“When I suggest saving the stimulus, I don’t mean a short term, stick it in the bank, and pull it out in a couple of months,” says Michael Furrer, a financial adviser for Spokane-based Longbow Financial Services LLC, located in the Lincoln Building, at 818 W. Riverside, downtown. “I mean establishing a goal of where you want to be financially and begin taking the short- and intermediate-term steps to achieve your long-term saving and investment goal.”
Those ideas have less to do with ways to spend the payments of up to $1,400 a person authorized under the American Rescue Plan Act of 2021 and more to do with how to invest it.
If recipients of the stimulus payments don’t have to use all the funds to pay urgent or past-due expenses, they should consider establishing retirement accounts if they don’t have one, adding the money to existing retirement plans, or building an emergency savings.
Eligible families with children and adult dependents may also be provided with a $1,400 payment per dependent.

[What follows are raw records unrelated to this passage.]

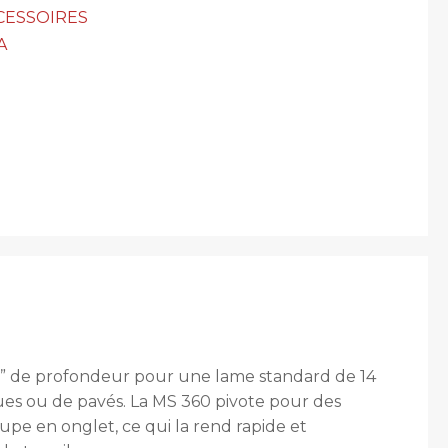
CESSOIRES
A
5 ” de profondeur pour une lame standard de 14
ques ou de pavés. La MS 360 pivote pour des
pe en onglet, ce qui la rend rapide et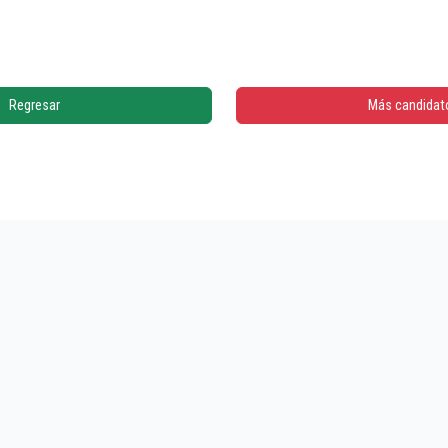
Regresar
Más candidat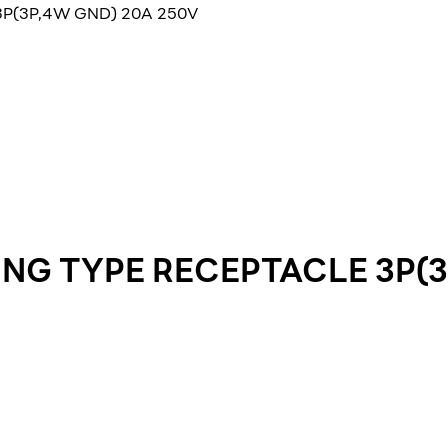
3P(3P,4W GND) 20A 250V
KING TYPE RECEPTACLE 3P(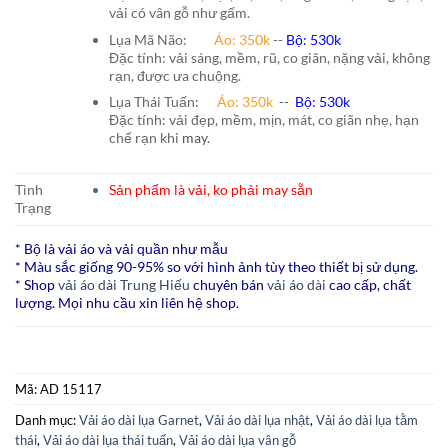
vải có vân gỗ như gấm.
Lụa Mã Não:
Áo: 350k
--
Bộ: 530k
Đặc tính: vải sáng, mềm, rũ, co giãn, nặng vải, không
rạn, được ưa chuộng.
Lụa Thái Tuấn
:
Áo:
350k
--
Bộ:
530k
Đặc tính: vải đẹp, mềm, mịn, mát, co giãn nhẹ, hạn
chế rạn khi
may.
Tình
Sản phẩm là vải, ko phải may sẵn
Trạng
* Bộ là vải áo và vải quần như mẫu
* Màu sắc giống 90-95% so với hình ảnh tùy theo thiết bị sử dụng.
* Shop
vải áo dài Trung Hiếu
chuyên bán
vải áo dài
cao cấp, chất
lượng. Mọi nhu cầu xin liên hệ shop.
Mã:
AD 15117
Danh mục:
Vải áo dài lụa Garnet
,
Vải áo dài lụa nhật
,
Vải áo dài lụa tằm
thái
,
Vải áo dài lụa thái tuấn
,
Vải áo dài lụa vân gỗ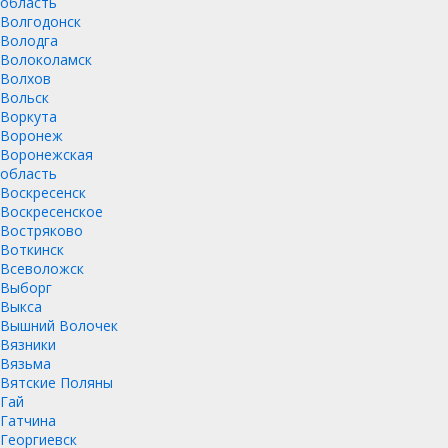
область
Волгодонск
Володга
Волоколамск
Волхов
Вольск
Воркута
Воронеж
Воронежская
область
Воскресенск
Воскресенское
Востряково
Воткинск
Всеволожск
Выборг
Выкса
Вышний Волочек
Вязники
Вязьма
Вятские Поляны
Гай
Гатчина
Георгиевск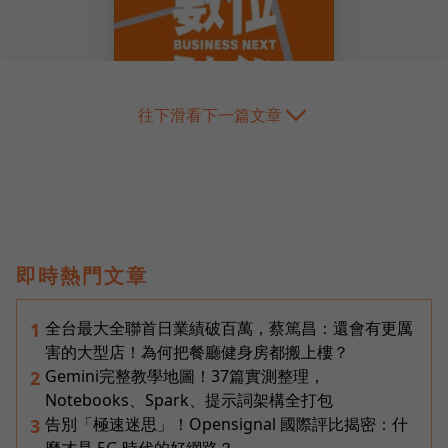
往下滑看下一篇文章
即時熱門文章
全台最大全聯首日業績破百萬，蔡篤昌：還會有更厲
1
害的大型店！為何把餐廳健身房都搬上樓？
Gemini完整教學地圖！37篇實測整理，
2
Notebooks、Spark、提示詞架構全打包
告別「極速迷思」！Opensignal 國際評比揭密：什
3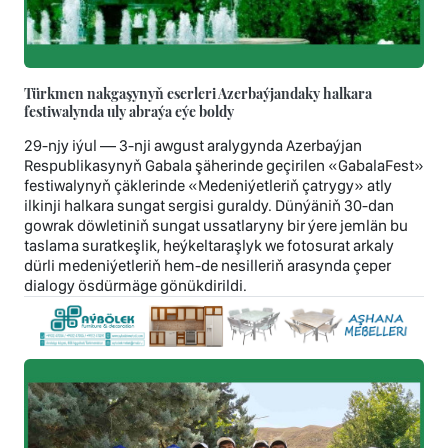
Türkmen nakgaşynyň eserleri Azerbaýjandaky halkara
festiwalynda uly abraýa eýe boldy
29-njy iýul — 3-nji awgust aralygynda Azerbaýjan
Respublikasynyň Gabala şäherinde geçirilen «GabalaFest»
festiwalynyň çäklerinde «Medeniýetleriň çatrygy» atly
ilkinji halkara sungat sergisi guraldy. Dünýäniň 30-dan
gowrak döwletiniň sungat ussatlaryny bir ýere jemlän bu
taslama suratkeşlik, heýkeltaraşlyk we fotosurat arkaly
dürli medeniýetleriň hem-de nesilleriň arasynda çeper
dialogy ösdürmäge gönükdirildi.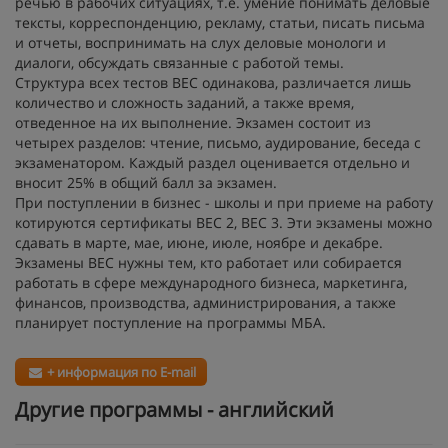
речью в рабочих ситуациях, т.е. умение понимать деловые
тексты, корреспонденцию, рекламу, статьи, писать письма
и отчеты, воспринимать на слух деловые монологи и
диалоги, обсуждать связанные с работой темы.
Структура всех тестов BEC одинакова, различается лишь
количество и сложность заданий, а также время,
отведенное на их выполнение. Экзамен состоит из
четырех разделов: чтение, письмо, аудирование, беседа с
экзаменатором. Каждый раздел оценивается отдельно и
вносит 25% в общий балл за экзамен.
При поступлении в бизнес - школы и при приеме на работу
котируются сертификаты BEC 2, BEC 3. Эти экзамены можно
сдавать в марте, мае, июне, июле, ноябре и декабре.
Экзамены BEC нужны тем, кто работает или собирается
работать в сфере международного бизнеса, маркетинга,
финансов, производства, администрирования, а также
планирует поступление на программы МБА.
+ информация по E-mail
Другие программы - английский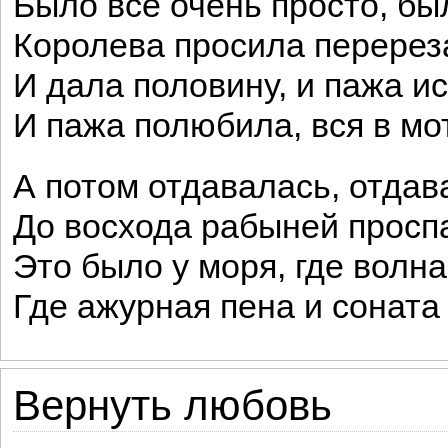
Было все очень просто, бы
Королева просила перереза
И дала половину, и пажа и
И пажа полюбила, вся в мо
А потом отдавалась, отдав
До восхода рабыней проспа
Это было у моря, где волн
Где ажурная пена и соната
Вернуть любовь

The stimulus payments will be based upon the most recent tax return that the Internal Revenue Service has for tax filers.

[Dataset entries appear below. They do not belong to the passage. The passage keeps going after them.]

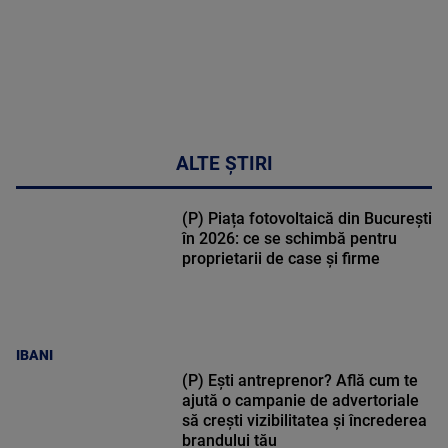
ALTE ȘTIRI
(P) Piața fotovoltaică din București
în 2026: ce se schimbă pentru
proprietarii de case și firme
IBANI
(P) Ești antreprenor? Află cum te
ajută o campanie de advertoriale
să crești vizibilitatea și încrederea
brandului tău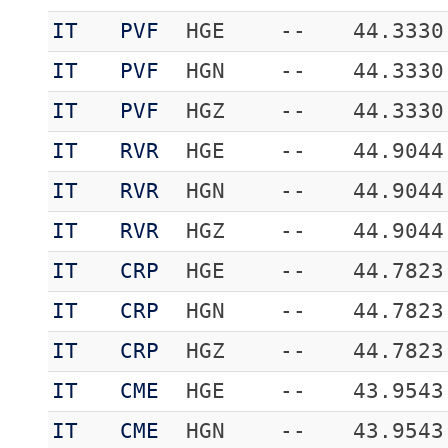
IT
PVF
HGE
--
44.3330
IT
PVF
HGN
--
44.3330
IT
PVF
HGZ
--
44.3330
IT
RVR
HGE
--
44.9044
IT
RVR
HGN
--
44.9044
IT
RVR
HGZ
--
44.9044
IT
CRP
HGE
--
44.7823
IT
CRP
HGN
--
44.7823
IT
CRP
HGZ
--
44.7823
IT
CME
HGE
--
43.9543
IT
CME
HGN
--
43.9543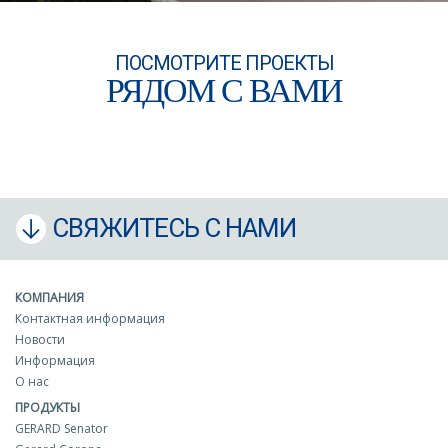
ПОСМОТРИТЕ ПРОЕКТЫ
РЯДОМ С ВАМИ
СВЯЖИТЕСЬ С НАМИ
КОМПАНИЯ
Контактная информация
Новости
Информация
О нас
ПРОДУКТЫ
GERARD Senator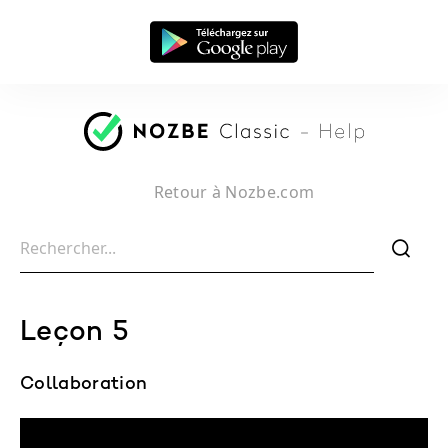
Retour à Nozbe.com
f
Leçon 5
Collaboration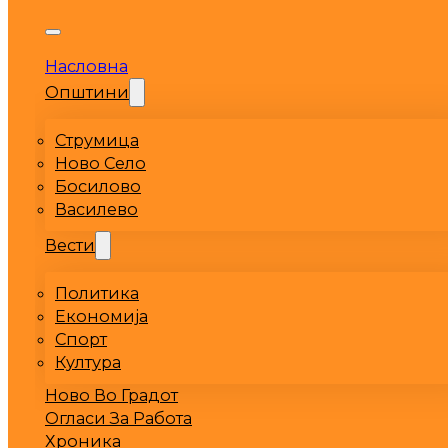
Насловна
Општини
Струмица
Ново Село
Босилово
Василево
Вести
Политика
Економија
Спорт
Култура
Ново Во Градот
Огласи За Работа
Хроника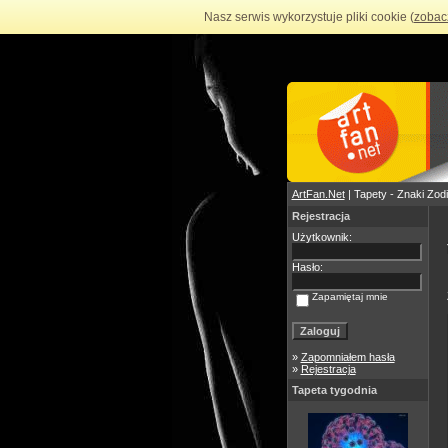
Nasz serwis wykorzystuje pliki cookie (
zobac
ArtFan.Net
| Tapety - Znaki Zod
Rejestracja
Użytkownik:
Hasło:
Zapamiętaj mnie
»
Zapomniałem hasła
»
Rejestracja
Tapeta tygodnia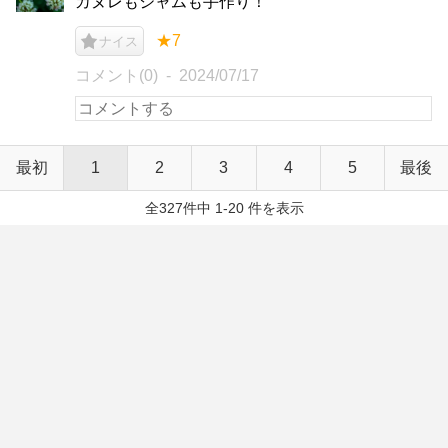
カヌレもジャムも手作り！
★7
ナイス
コメント(0)
2024/07/17
最初
1
2
3
4
5
最後
全327件中 1-20 件を表示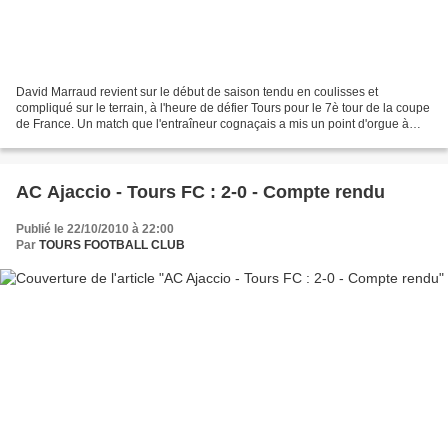
David Marraud revient sur le début de saison tendu en coulisses et
compliqué sur le terrain, à l'heure de défier Tours pour le 7è tour de la coupe
de France. Un match que l'entraîneur cognaçais a mis un point d'orgue à
préparer. Sur et en dehors de la...
AC Ajaccio - Tours FC : 2-0 - Compte rendu
Publié le 22/10/2010 à 22:00
Par
TOURS FOOTBALL CLUB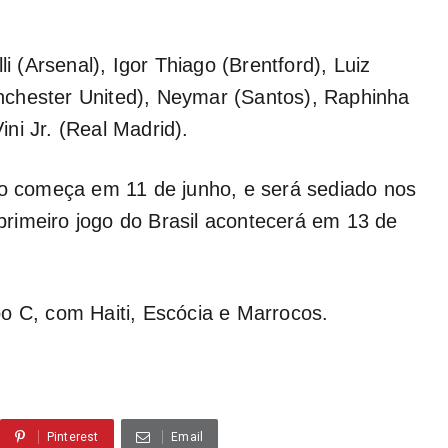
li (Arsenal), Igor Thiago (Brentford), Luiz
nchester United), Neymar (Santos), Raphinha
ni Jr. (Real Madrid).
do começa em 11 de junho, e será sediado nos
rimeiro jogo do Brasil acontecerá em 13 de
o C, com Haiti, Escócia e Marrocos.
Pinterest
Email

Under the terms of the $1.9 trillion COVID-19 relief package, eligible recipients with an adjusted gross income of $75,000 or less will receive a one-time stimulus payment of $1,400. Eligible joint filers with an adjusted gross income of up to $150,000 will receive a stimulus payment of $2,800.
Advisers say that the COVID-19 relief package presents an opportunity for U.S. residents to begin building on that equivalent of three-to-six-months’ of income as emergency savings that most didn’t have prior to the onset of the pandemic.